There is potential danger with 2 karabiners together because lower karabiner makes upper karabiner’s gate open by spin of quickdarw. When you do sport climbing on many bolted route that habit is not very dangerous but during trad climbing you should not make it unless you make protections every 3m.
Um…. it is not easy work to explain my opinion in English.
Happy climbing!
mil-mil
10-22-2007, 07:32 PM
it's unsafe because the force of the fall is graded on a rope hitting into the carabiner not another carabiner. metal on metal can snap. rope is soft and there for will not harm the carabiner during a fall. another carabiner hitting a carabiner has a high potential to bend if not break.
skinsk
10-22-2007, 09:49 PM
falls are rated in weight units (kilos or pounds) of force (mass X acceleration)-- not what material makes the force. . . as mentioned earlier, bolts, hangers (which have a strength rating comparable to biners. . . but are much more suceptible to corrosion), the thin wires that hold chocks and small hexes. . . are all examples of metal designed to be clipped or linked to metal.
the danger in clipping carabiners together as described in the original post, is that the hard metal on one biner could push the gate open. . . (of course, it has happened that rope, particularly backclipped, has opened a gate and come out-- more frequent, but probably because backclipping is more frequent). . . caribiners designed for climbing hold over 20kN or more than 2000kg of force . . but if the gate opens and they disconnect or if the rope comes out, that doesn't really matter. thus, metal on metal with bent gate or wire gates would pose a slightly bigger danger. . . better not to, but backclipping, not wearing a helmet, taking break hands off the belay are all much more dangerous and result in many actual (as opposed to theoretical) accidents.
shanja
10-23-2007, 12:59 PM
Actually I would say if you really had to clip two crabs together (admitting this is definitely not an ideal practice) you would probably be far better clipping wiregates together.
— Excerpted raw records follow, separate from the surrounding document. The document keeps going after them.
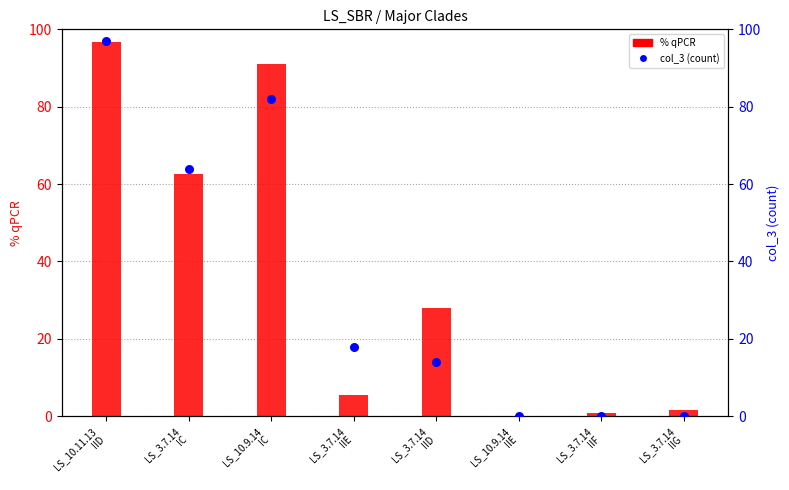

At how many categories does at least one series exceed 69?

2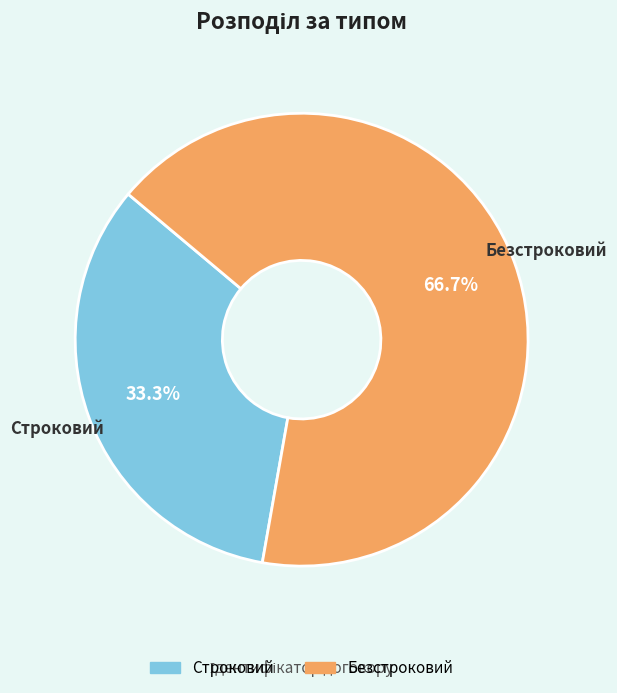

To the nearest percent, what percentage of the pie is Строковий?

33%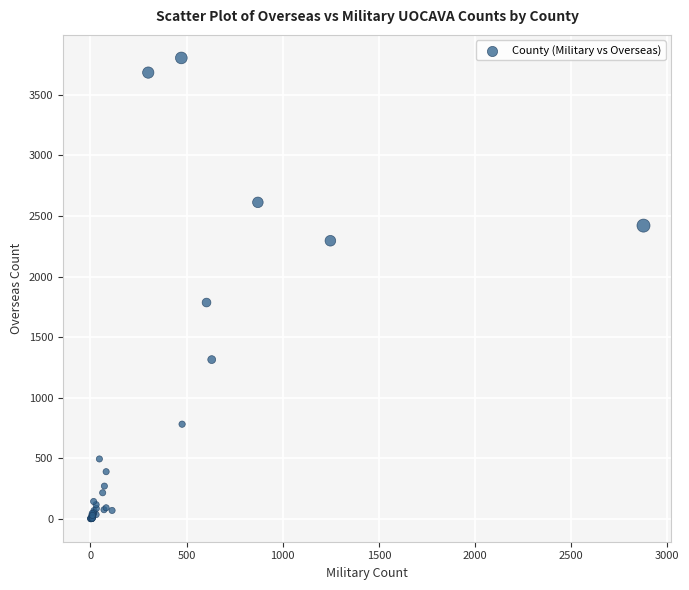

What Y value in the scatter plot is closest to 1903?

1786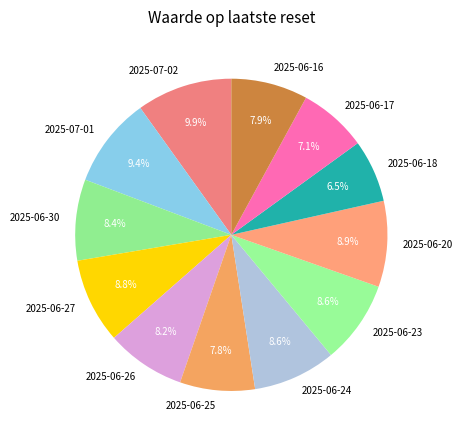

What is the ratio of the value at 2025-06-23 to the value at 2025-06-16?

1.1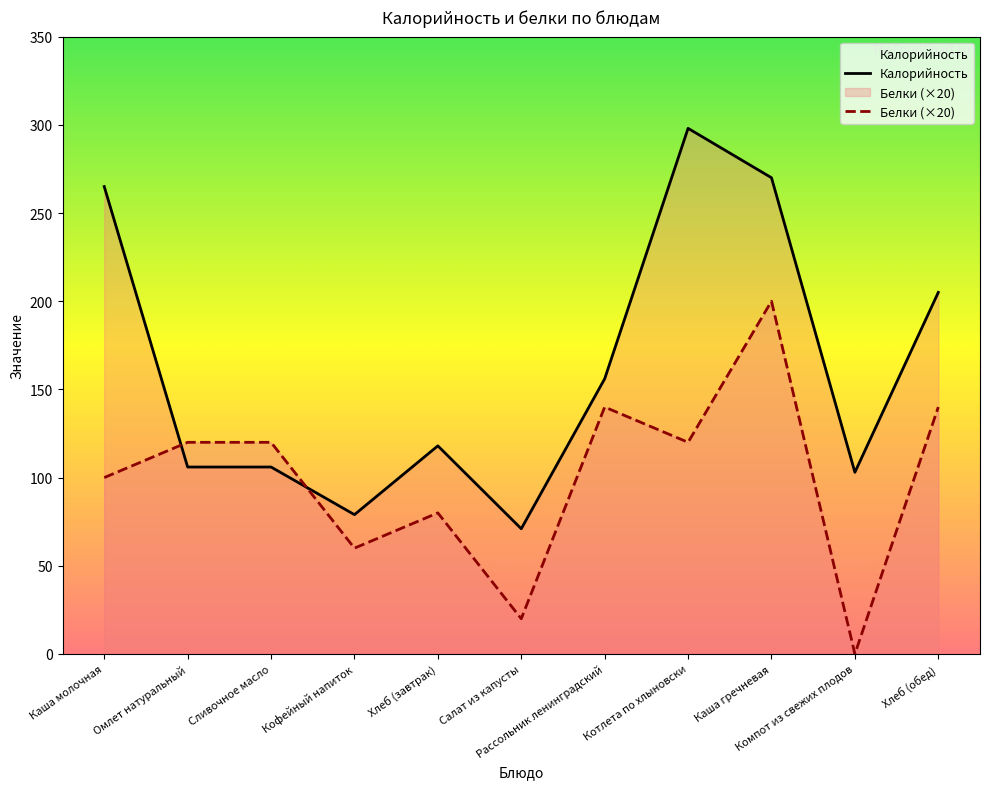

At which label is Калорийность closest to 184?

Хлеб (обед)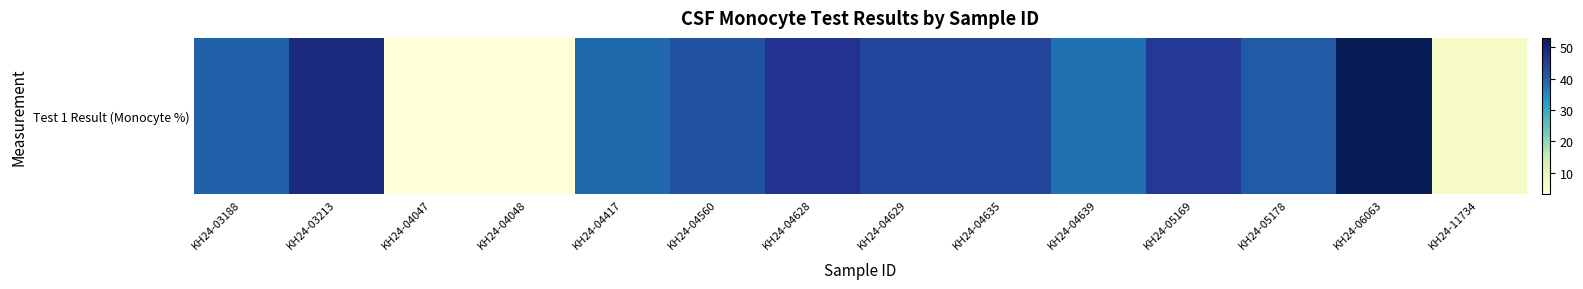

What is the approximate value at KH24-04628, to the nearest 10?

50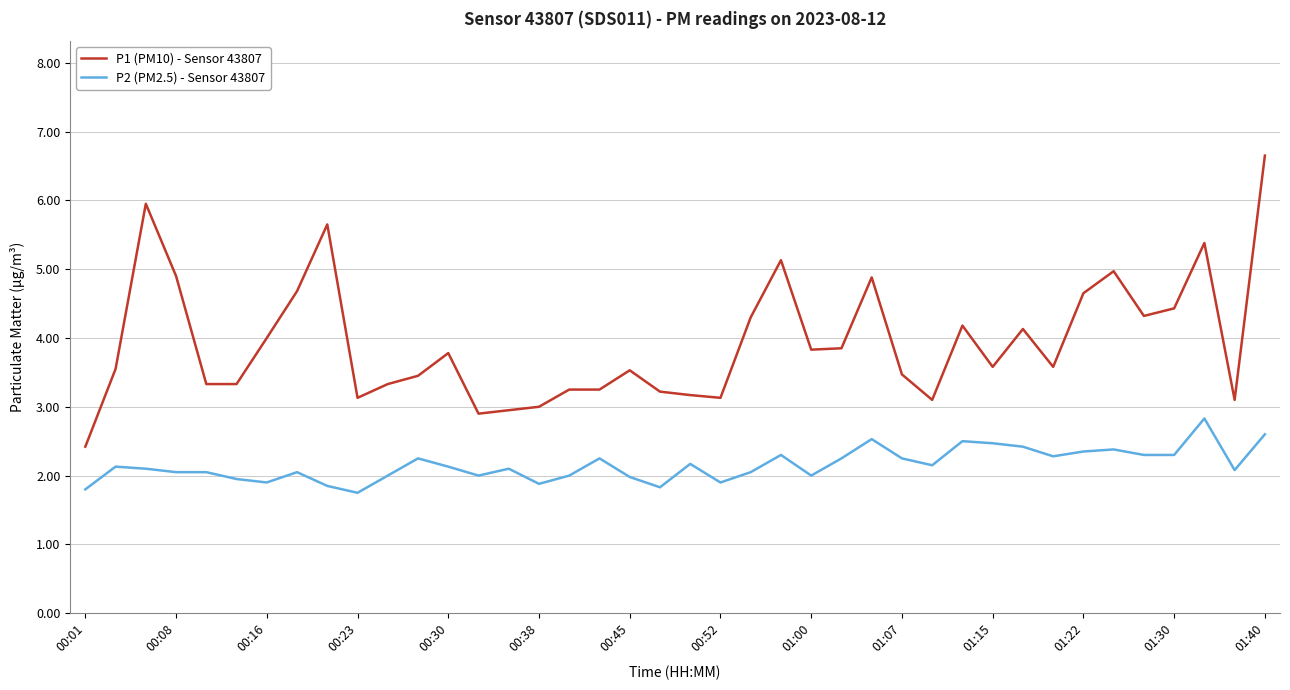

List the series in order of their overall mean, highest first.

P1 (PM10) - Sensor 43807, P2 (PM2.5) - Sensor 43807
The wires have MUCH GREATER tensile strength than solid gates (because they can stretch and bend without snapping, much like a dynamic rope versus a static rope) and are MUCH LESS prone to gate flutter. I don't think any offense to our Korean hosts was intended in the original post, we all make silly slips of the tongue/ keyboard. Let's just all try and avoid the unfortuneate foreigner habit (I've been guitly here too!) of unconsciously or unwarrantedly attaching "Korean" to criticisms.
The key point still stands nonetheless. IF IT IS A HABIT by anyone, it is dangerous.
skinsk
10-24-2007, 09:43 AM
I guess what I meant was, since the danger in clipping biner to biner isn't one biner snapping (on a sport route, even cross-loaded!) nor is it the gate flutter letting the rope out (as would be the case with back-clipping) but rather the hard metal pushing the gate open (the same way a person does when clipping), wires open easily . . . no doubt they can be safer for normal sport use as the gates don't flutter.
Not extending draws on "crooked" routes, by the way, which occurs not infrequently, leads to way more injuries and rope issues!